Despite a very presentable pedigree with Joseph L. Mankiewicz as producer, Ring Lardner Jr. and Michael Kanin providing an Oscar-winning screen play and George Stevens directing, Woman of the Year is a largely tedious affair that has an appealing premise but which only gets interesting in its latter stages

In the first of nine films Katharine Hepburn and Spencer Tracy starred in together they play Tess Harding and Sam Craig, columnists for a New York City newspaper. He’s a sportswriter and one-of-the boys, she's a internationally known political commentator and a multi-lingual  socialite from a privileged background. Though they have never met they engage in a low brow vs high brow public row in their respective columns. They meet for the first time when the paper’s owner calls them into his office in order to broker a truce. The earth moves. You know the rest.

Hepburn is spiffy in her designer pant suits and in fine form playing a liberated woman of the day but Tracy (who was only 42 at the time, 7 years older than Hepburn) is a big square teddy bear in his earnest desire for Tess whom he is convinced he can turn on to the delights of being one of the common people, going to baseball games and eating hot-dogs and so on.  The film only gets interesting when Tess pursues her career as a beacon for woman everywhere (she has won the award which gives the film its title, indicating that the “women’s movement” was already a recognized reality) and Sam finds himself sidelined as a sort of plebian Norman Maine.  He can’t take it and splits in high dudgeon.
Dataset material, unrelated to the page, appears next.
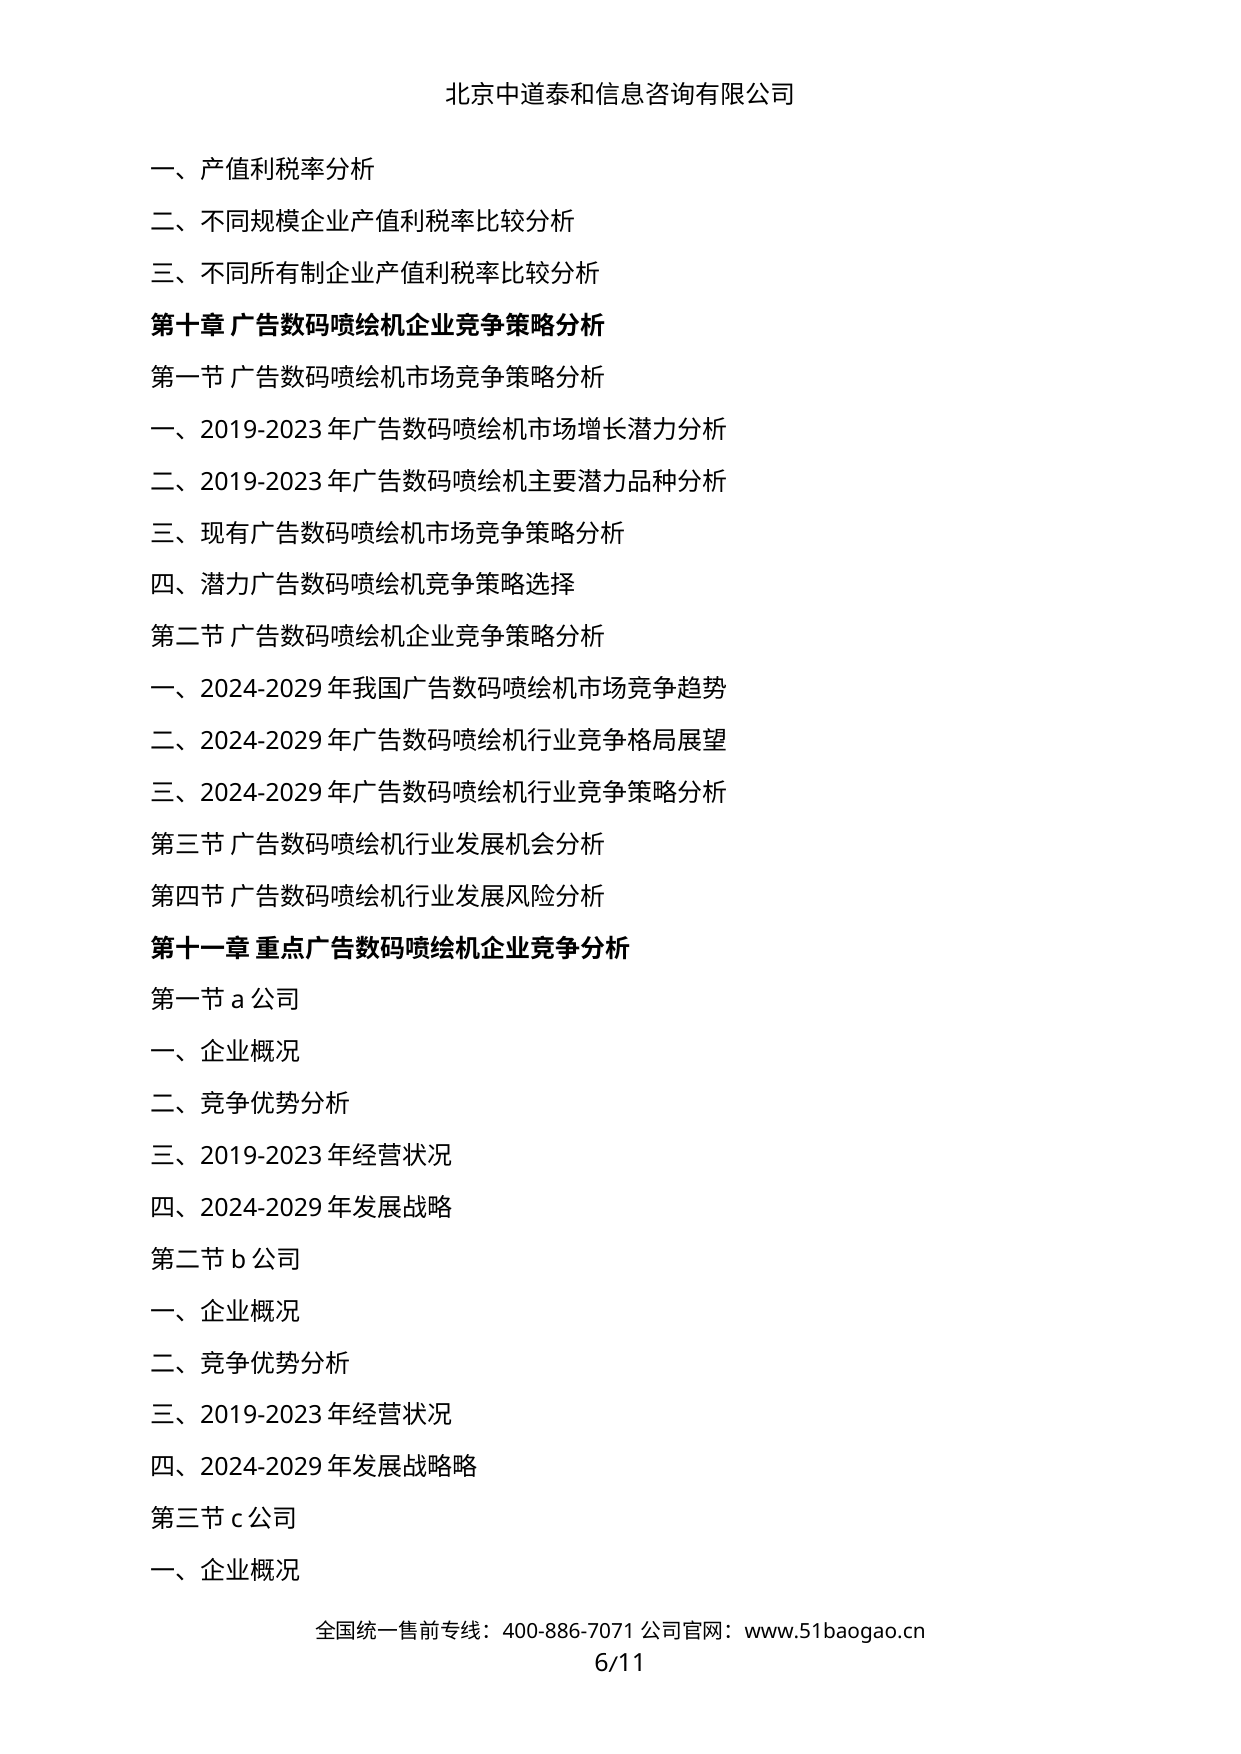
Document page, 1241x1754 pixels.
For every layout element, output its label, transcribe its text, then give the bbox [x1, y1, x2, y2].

The presence of Fay Banter who here plays Tess’s Aunt Ellen is always the portent of sentimental self-righteousness and sure enough at the wedding ceremony when she marries Tess’s Dad (Reginald Owen) Tess breaks down and resolves to be the kind of wife Sam wants her to be - pregnant and in the kitchen, just like his Mum who has thoughtfully sent Tess her cookbook with Sam's favourite recipes marked..
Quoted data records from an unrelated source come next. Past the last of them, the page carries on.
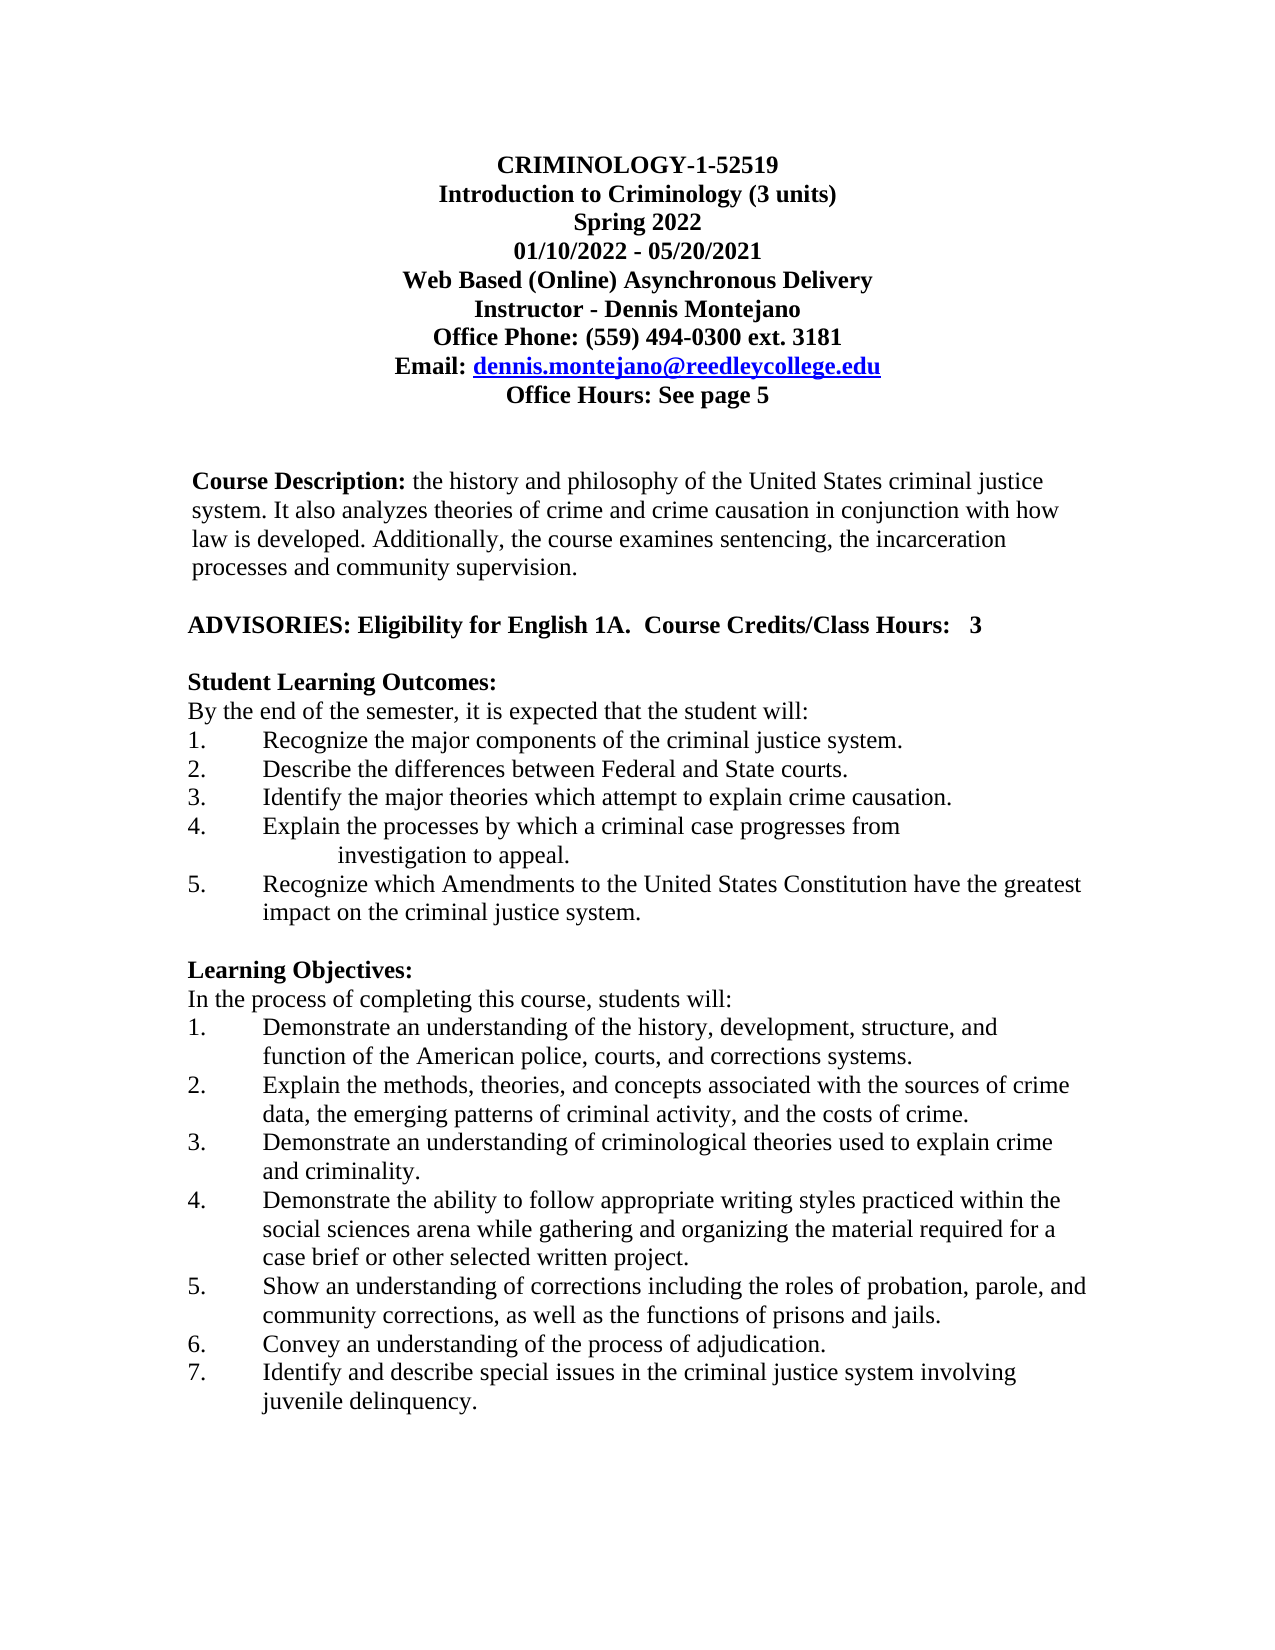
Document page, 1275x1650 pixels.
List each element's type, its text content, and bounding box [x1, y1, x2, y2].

text 4. Explain the processes by which a criminal case progresses from investigation to appeal. [187, 811, 1087, 869]
text 3. Demonstrate an understanding of criminological theories used to explain crime and criminality. [187, 1127, 1087, 1185]
text 7. Identify and describe special issues in the criminal justice system involving juvenile delinquency. [187, 1357, 1087, 1415]
text 2. Describe the differences between Federal and State courts. [187, 754, 1087, 782]
text 5. Recognize which Amendments to the United States Constitution have the greatest impact on the criminal justice system. [187, 869, 1087, 926]
text In the process of completing this course, students will: [187, 984, 1087, 1012]
text Office Phone: (559) 494-0300 ext. 3181 [187, 322, 1087, 351]
text Student Learning Outcomes: [187, 667, 1087, 696]
text CRIMINOLOGY-1-52519 [187, 150, 1087, 179]
text Introduction to Criminology (3 units) [187, 179, 1087, 207]
text ADVISORIES: Eligibility for English 1A. Course Credits/Class Hours: 3 [187, 610, 1087, 639]
text By the end of the semester, it is expected that the student will: [187, 696, 1087, 725]
text 4. Demonstrate the ability to follow appropriate writing styles practiced within the social sciences arena while gathering and organizing the material required for a case brief or other selected written project. [187, 1185, 1087, 1271]
text 01/10/2022 - 05/20/2021 [187, 236, 1087, 265]
text Instructor - Dennis Montejano [187, 294, 1087, 322]
text Course Description: the history and philosophy of the United States criminal justice system. It also analyzes theories of crime and crime causation in conjunction with how law is developed. Additionally, the course examines sentencing, the incarceration processes and community supervision. [192, 466, 1087, 581]
text Learning Objectives: [187, 955, 1087, 984]
text Spring 2022 [187, 207, 1087, 236]
text Office Hours: See page 5 [187, 380, 1087, 409]
text 5. Show an understanding of corrections including the roles of probation, parole, and community corrections, as well as the functions of prisons and jails. [187, 1271, 1087, 1329]
text 2. Explain the methods, theories, and concepts associated with the sources of crime data, the emerging patterns of criminal activity, and the costs of crime. [187, 1070, 1087, 1127]
text 3. Identify the major theories which attempt to explain crime causation. [187, 782, 1087, 811]
text 1. Recognize the major components of the criminal justice system. [187, 725, 1087, 754]
text Web Based (Online) Asynchronous Delivery [187, 265, 1087, 294]
text 6. Convey an understanding of the process of adjudication. [187, 1329, 1087, 1357]
text 1. Demonstrate an understanding of the history, development, structure, and function of the American police, courts, and corrections systems. [187, 1012, 1087, 1070]
text Email: dennis.montejano@reedleycollege.edu [187, 351, 1087, 380]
Whilst there is an amusing bit of business which sees Tess in her fashionable duds trying to make waffles for her lord and master, the film ends with Sam having the last word, offering her a hyphenated compromise on her career,which she accepts with tearful gratitude, then proceeding, as his good mate, a bar-tendiing slugger named PInkie (William Bendix) would have done, to knock out Tess’s precious male secretary who has been annoying him since Day 1, thereby letting Tess and the audience know just who really wears the pants.
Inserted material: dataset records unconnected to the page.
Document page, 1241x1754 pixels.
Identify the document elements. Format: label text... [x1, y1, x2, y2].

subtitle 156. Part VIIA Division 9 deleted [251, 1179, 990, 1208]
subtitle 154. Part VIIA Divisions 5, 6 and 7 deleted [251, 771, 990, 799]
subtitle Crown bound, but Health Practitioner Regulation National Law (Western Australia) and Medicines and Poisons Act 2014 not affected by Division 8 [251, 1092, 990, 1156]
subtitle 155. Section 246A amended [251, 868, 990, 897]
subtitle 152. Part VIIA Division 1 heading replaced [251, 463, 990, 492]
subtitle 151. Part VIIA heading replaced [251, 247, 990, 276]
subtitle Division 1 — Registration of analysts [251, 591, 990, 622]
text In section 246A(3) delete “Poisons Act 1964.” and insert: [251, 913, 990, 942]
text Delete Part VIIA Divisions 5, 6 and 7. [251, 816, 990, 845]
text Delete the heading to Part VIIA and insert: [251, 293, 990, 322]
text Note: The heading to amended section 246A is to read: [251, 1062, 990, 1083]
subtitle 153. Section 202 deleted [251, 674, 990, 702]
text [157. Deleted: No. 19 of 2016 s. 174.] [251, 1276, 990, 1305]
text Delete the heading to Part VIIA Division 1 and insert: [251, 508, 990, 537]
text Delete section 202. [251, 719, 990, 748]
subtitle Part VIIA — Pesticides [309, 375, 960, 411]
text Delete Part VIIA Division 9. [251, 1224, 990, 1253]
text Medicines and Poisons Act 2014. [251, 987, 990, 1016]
It’s an ending that today no-one would regard as "happy" yet presumably it was precisely because of its defence of the marital ideal and its shoddy populism that the film was a commercial and critical success.

FYI:  Tracy and Hepburn hit the jackpot again playing a squabbling married couple in Adam’s Rib (1949) and yet again in Pat And Mike (1952) both directed by George Cukor.